Though it might be a strategy that you think
might achieve some goal - it is *not* a goal in
and of itself.

Try to think of the 'goal' as the 'X' of..
"I want to offer the *end* *user* 'X'".

What is the 'X'?

you right.
1. I want to open a "config.ini" file which is in JAR's path.
2. I want to open an "index.html" which is in JAR's path.

So is your approach. There are very few end goals
that require knowing the codebase that the application
is using, and attempts to find that codebase often
indicate poor (and fragile) design.

a better solution, but it works ONLY for JAR's and not for unpacked classes:

// get application path
try {
rootPath = new File(System.getProperty("java.class.path")).
getCanonicalFile().getParent() + File.separator;

} catch (IOException ex) {
rootPath = "";
}

Ah, perhaps you should look into ClassLoader.getResource(), or
Class.getResource(). That is probably what you are really looking
for.

 

[Chameleon]

O/H Andrew Thompson έγÏαψε:

That *still* does not quite come up to a statememnt
of a 'user feature', but it is close enough.

"config.ini" keeps the application's configuration (Settings dialog)
"index.html" is the file which load in browser as HELP with
"BrowserLauncher" class and it is outside the jar because not all
browsers support the "jar:http://......."

OK - *why* are these files in the Jar's path?
Who, or what, caused them to be there?

I want "config.ini" in the directory where I place the JAR file.
I want "index.html" and some other help files, outside the JAR file
because not all web browsers can open these files inside the JAR.

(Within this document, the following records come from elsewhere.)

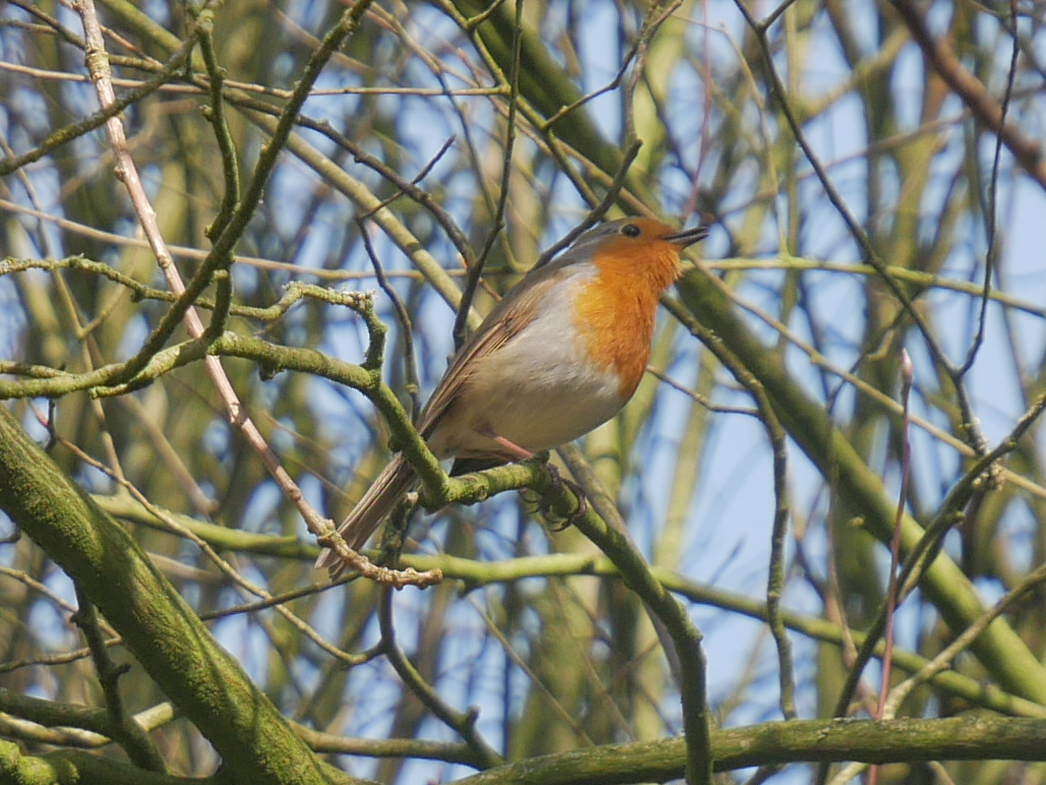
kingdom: Animalia
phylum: Chordata
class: Aves
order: Passeriformes
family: Muscicapidae
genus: Erithacus
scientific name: Erithacus rubecula
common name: European robin
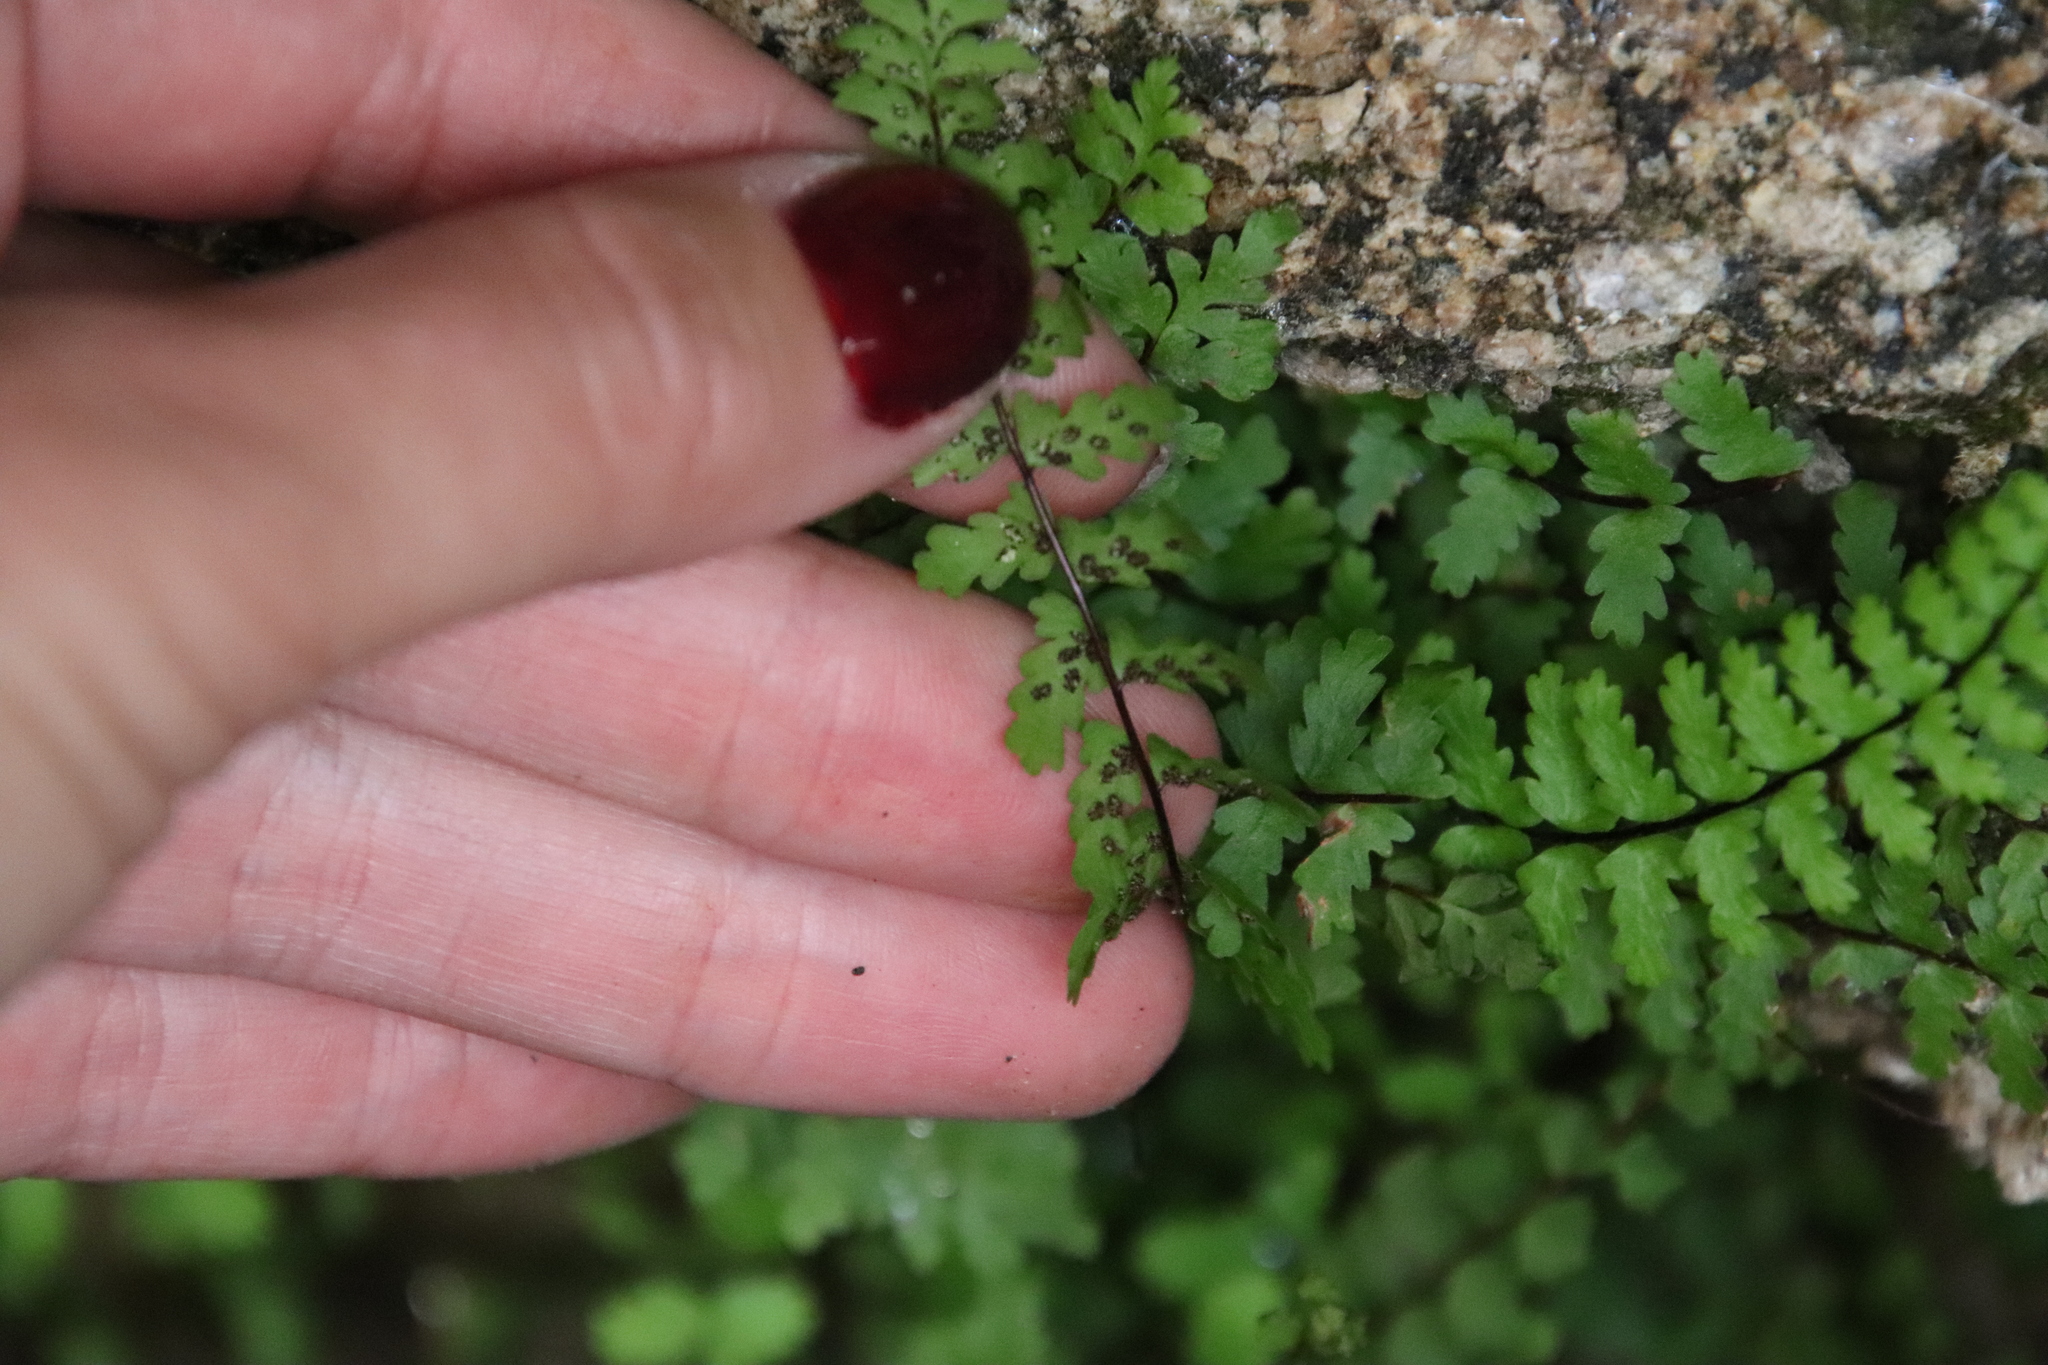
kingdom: Plantae
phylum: Tracheophyta
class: Polypodiopsida
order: Polypodiales
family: Aspleniaceae
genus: Asplenium
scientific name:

For example, some apps. are supplied as Zip
archives, with the instructions to 'unzip to a new
directory on your system' - that might be one way
these files all happen to be in the same place.

My application installation package is a zip file contains a JAR file
and some help files.
Or a JAR file only (forget about help).

But is does not *have* to be that way.
You might write a simple 'unzipper - installer'
that puts the config.ini and index.html into
a *known* path, that can be easily found later,
while putting everything else in a single (hidden
or otherwise) directory.

Yes. "config.ini" created inside directory which contains the JAR file
and "index.html" and other help files are placed in the same directory
plus "/help/"

Web start also offers mechanims to 'install'
files or do other such things at first application
start.

I believe the problem is very easy.

.and 'fragile'. Every time devlopers seem to come
up with a 'rock solid' way to get the app. path, Sun
(seems to*) changes the rules. * They are really just
trying to design a robust and fast plug-in, but things
happen in that process that affect Java apps.

the code works from version 1.4 to today. I don't know keyword "java"
before the version 1.4! I am newbie ;-)

Sorry for the "<present simple> *before* ..." and other related things.
My english sucks!